Evidence sought in hotel bombing
PESHAWAR, Pakistan — Investigators searched a wrecked luxury hotel in northwestern Pakistan for evidence today after a bold suicide bombing killed 11 people, including aid workers, in what the U.N. condemned as a "heinous terrorist attack."
Elsewhere in the volatile region, security forces killed 70 suspected militants in an area close to two major Taliban tribal strongholds, intelligence officials told The Associated Press.
No one immediately claimed responsibility for the late Tuesday bombing of the Peshawar Pearl Continental, but the blast followed Taliban threats to carry out major attacks in large cities to avenge an army offensive against insurgents in the nearby Swat Valley.
At least three suicide attackers shot their way past guards and set off the explosion outside the hotel, a favorite spot for foreigners and well-off Pakistanis and a site that the U.S. was considering for its consulate.
The attack reduced a section of the hotel to concrete rubble and twisted steel and left a huge crater in a parking lot. Senior police official Safwat Ghayur said counterterrorism experts, police and intelligence agents were combing the rubble for clues Wednesday.
The Pearl Continental, affectionately called the "PC" by Pakistanis, is the ritziest hotel in the rugged frontier city of 2.2 million.
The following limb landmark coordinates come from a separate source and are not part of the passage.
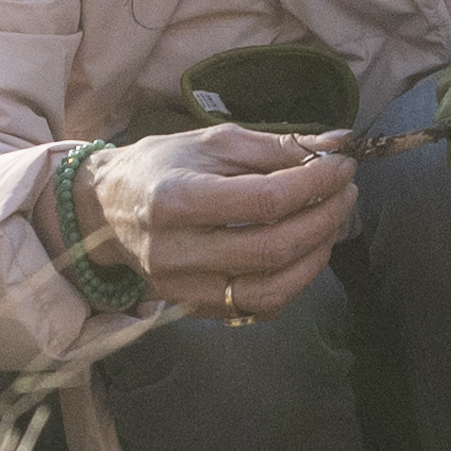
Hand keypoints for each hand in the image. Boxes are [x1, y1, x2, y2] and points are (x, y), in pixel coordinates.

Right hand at [79, 123, 355, 322]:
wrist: (104, 210)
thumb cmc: (160, 166)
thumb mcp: (211, 141)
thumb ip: (274, 146)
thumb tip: (337, 144)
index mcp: (175, 199)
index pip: (263, 201)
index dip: (314, 184)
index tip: (341, 166)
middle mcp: (176, 251)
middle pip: (271, 249)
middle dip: (323, 219)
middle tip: (345, 193)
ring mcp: (182, 288)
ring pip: (269, 291)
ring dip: (315, 257)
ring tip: (331, 224)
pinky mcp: (192, 308)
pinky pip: (256, 309)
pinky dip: (293, 284)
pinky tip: (306, 253)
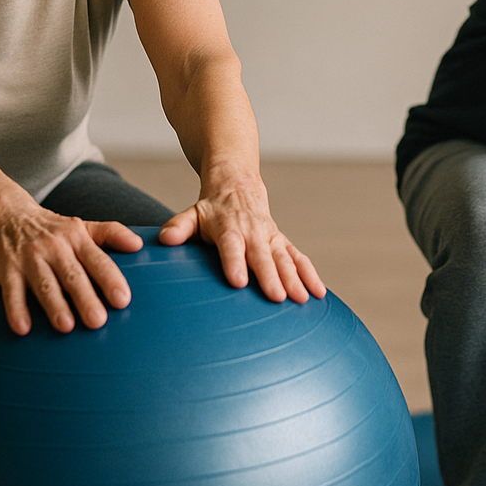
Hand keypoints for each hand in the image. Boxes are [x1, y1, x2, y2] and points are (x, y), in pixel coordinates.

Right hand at [0, 204, 143, 335]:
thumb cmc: (52, 229)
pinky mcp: (6, 271)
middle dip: (85, 298)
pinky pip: (12, 292)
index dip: (110, 280)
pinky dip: (16, 310)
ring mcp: (29, 259)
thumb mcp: (83, 226)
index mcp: (77, 238)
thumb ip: (112, 233)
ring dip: (55, 306)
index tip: (122, 300)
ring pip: (45, 285)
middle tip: (98, 321)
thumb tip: (139, 244)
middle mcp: (54, 248)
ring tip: (66, 326)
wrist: (6, 216)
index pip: (98, 260)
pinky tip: (23, 328)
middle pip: (73, 276)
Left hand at [158, 179, 325, 302]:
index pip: (232, 246)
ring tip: (303, 299)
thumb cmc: (212, 210)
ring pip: (285, 258)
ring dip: (295, 278)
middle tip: (277, 297)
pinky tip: (320, 293)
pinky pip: (299, 259)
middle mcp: (253, 233)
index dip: (234, 262)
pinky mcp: (283, 243)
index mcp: (229, 228)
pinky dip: (311, 275)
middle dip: (271, 277)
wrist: (238, 186)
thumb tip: (165, 239)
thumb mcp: (193, 214)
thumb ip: (179, 226)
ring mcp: (271, 238)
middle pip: (263, 256)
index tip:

Security camera footage show the attackers in two vehicles: a white sedan and a small truck.
The vehicles pull up to a guard post outside the hotel, with the car in front. A puff of smoke appears near the car window. A guard collapses, apparently shot. The vehicles move into the hotel compound. A flash and eruption of dust follow seconds later.
The truck was carrying more than half a ton of explosives, senior police officer Shafqatullah Malik estimated.
The chaotic scene echoed a bombing last year at Islamabad's Marriott Hotel that killed more than 50 people.